The disaster – coupled with the hard work of rebuilding – also took a mental toll. Researchers found high rates of post-traumatic stress disorder and depression among teenagers after the Joplin tornado. Drug abuse increased. Worries about suicide led to a public health slogan: “Don’t let one disaster lead to another.”
A center for child psychological services opened. St. John’s brought in a psychologist to train medical staff how to identify and treat PTSD – and head off long-term problems.
“When things fall off – after the six-month anniversary or the one-year anniversary – most communities feel forgotten,” said psychologist Doug Walker, who also did similar work in New Orleans after Hurricane Katrina.
A decade after the tornado, some residents still get nervous when the sky turns stormy. Shaw said he used to stand on his porch and watch the clouds roll in.
No more.
“Now when I hear the (tornado) sirens,” he said, “I grab my wife and my dog and head to the basement.”
Rohr said he still tears up talking about the tornado. In the first year, he pushed away feelings of being shocked and overwhelmed because there was so much work to be done.
“I had to sublimate my feelings,” he said.
Despite the fervent pace of rebuilding, Joplin’s streets still bear scars from the tornado.

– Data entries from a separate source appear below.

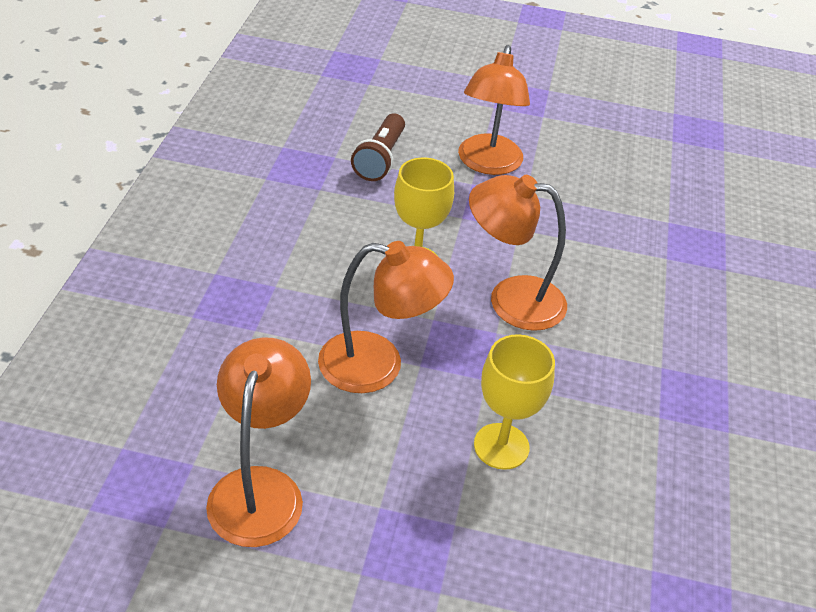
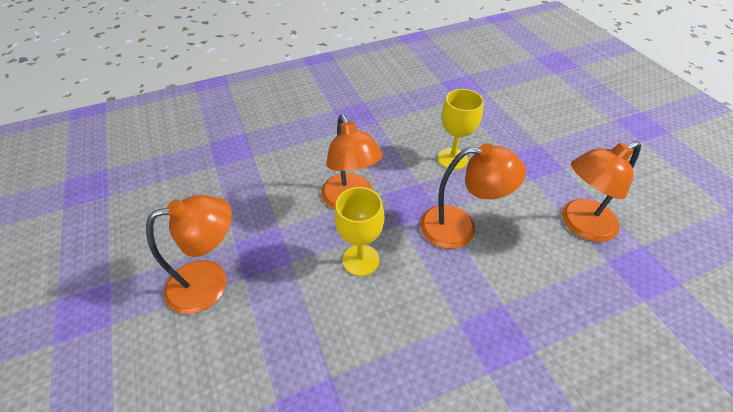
camera: 120 degrees left, 5 degrees up
orange lamp [318,241,454,393] -> orange lamp turned 120 degrees clockwise [420,144,526,249]
brown flashlight [351,113,405,181] -> none

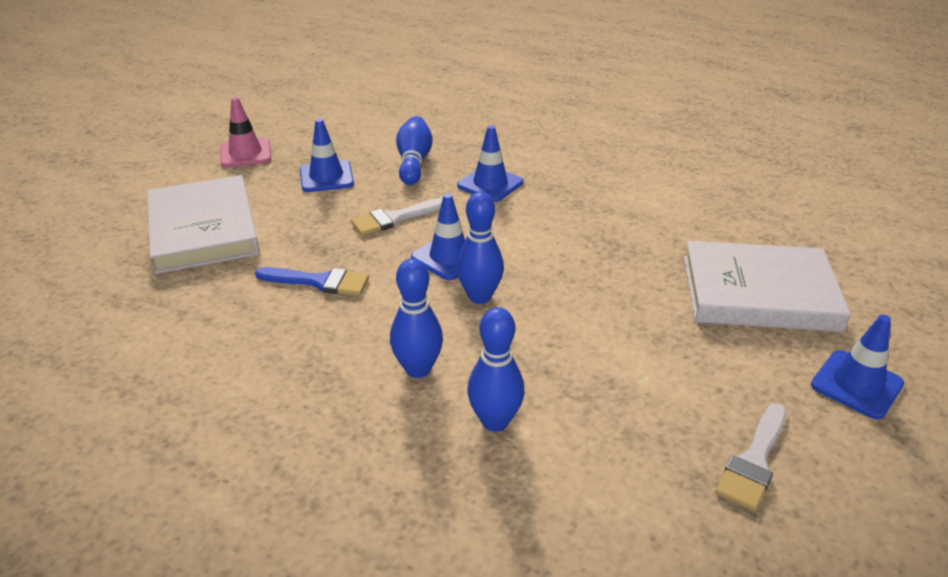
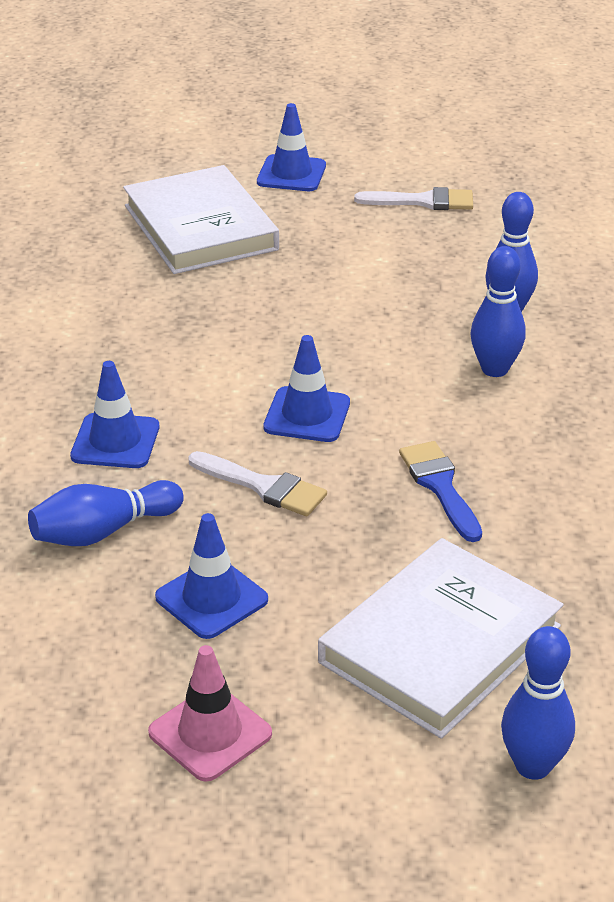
camera: 120 degrees left, 0 degrees up
blue bowling pin [456,192,504,304] -> blue bowling pin moved to [501,626,575,780]

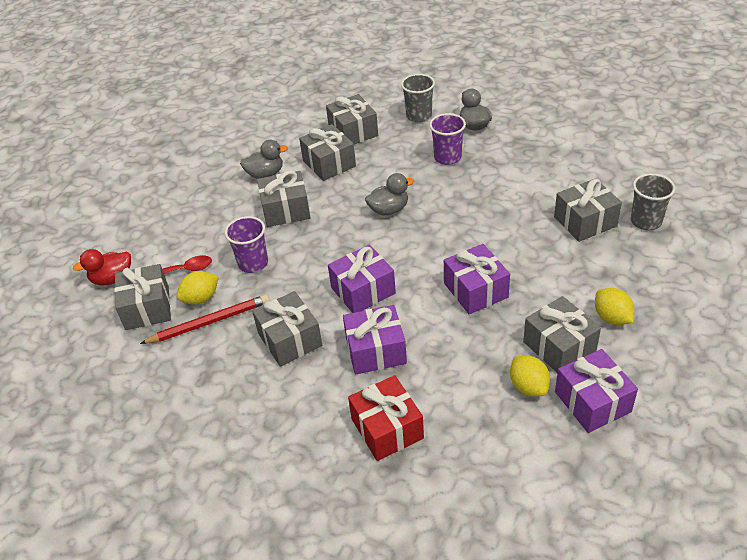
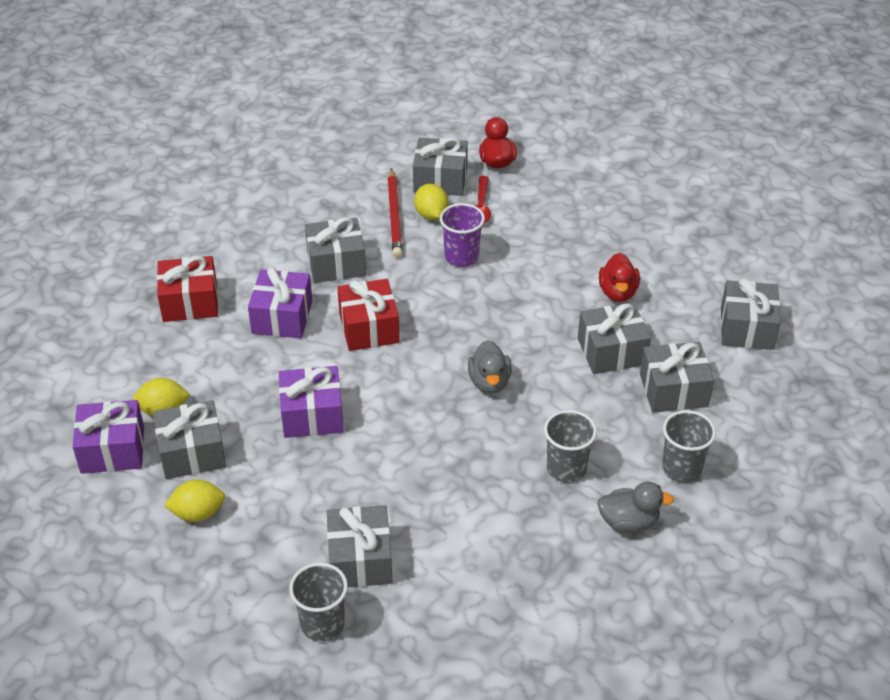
camera: 105 degrees right, 0 degrees up
grey duck [240,140,288,179] -> red duck [599,253,640,302]
grey gift [257,170,311,227] -> grey gift moved to [721,278,781,350]
purple gift [328,245,396,313] -> red gift [337,279,400,351]
purple cup [429,113,466,165] -> grey cup [544,410,597,483]

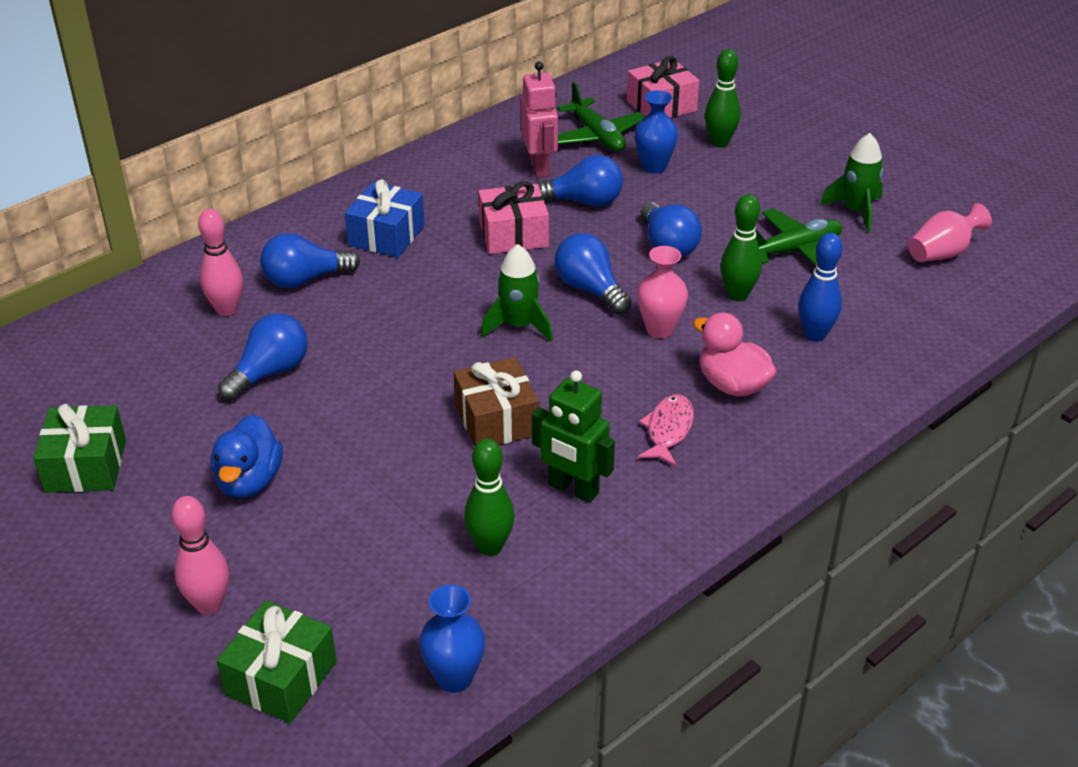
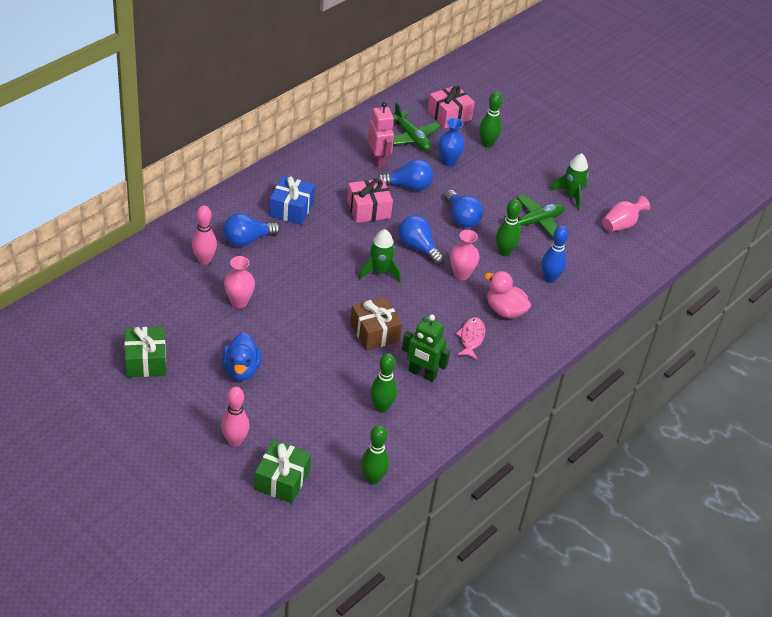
camera: 10 degrees left, 5 degrees up
blue light bulb [218,313,308,401] -> pink vase [224,256,255,308]
blue vase [419,585,485,693] -> green bowling pin [361,425,389,485]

The trees are shorter in the worst-hit neighborhoods. The homes are newer and look more like traditional subdivisions. And some stairs lead to empty foundations, places still waiting to be rebuilt.
“I don’t think we are completely recovered, but we are so far along,” Cage said.
Each time someone accesses the book Cage assembled about Joplin’s rebuilding campaign, she gets an email notification. Last week, she learned that it had been downloaded by someone near Mayfield. She said she also has been contacted about gathering Joplin residents to talk to people in Mayfield “to reassure them that there’s hope.”
In the first year after the tornado, Rohr failed in his efforts to maintain Joplin’s population. Although he rallied residents and got FEMA to deliver those temporary housing trailers in weeks instead of months – long before the first frost – the city’s population dipped by about 1,000 people.
But every year since, more people have called Joplin home than the day the tornado hit – a validation of Rohr’s urgent vision.
Rohr isn’t one of them, however. In 2014, he was fired after squabbling with the Joplin city council.
“Political reasons,” said Rohr, who now serves as city manager in a small town in East Texas.
It wasn’t the way Rohr wanted to end his campaign to save Joplin.
But in its own way, the return of small-town political infighting was one sign that Joplin was on the road to recovery.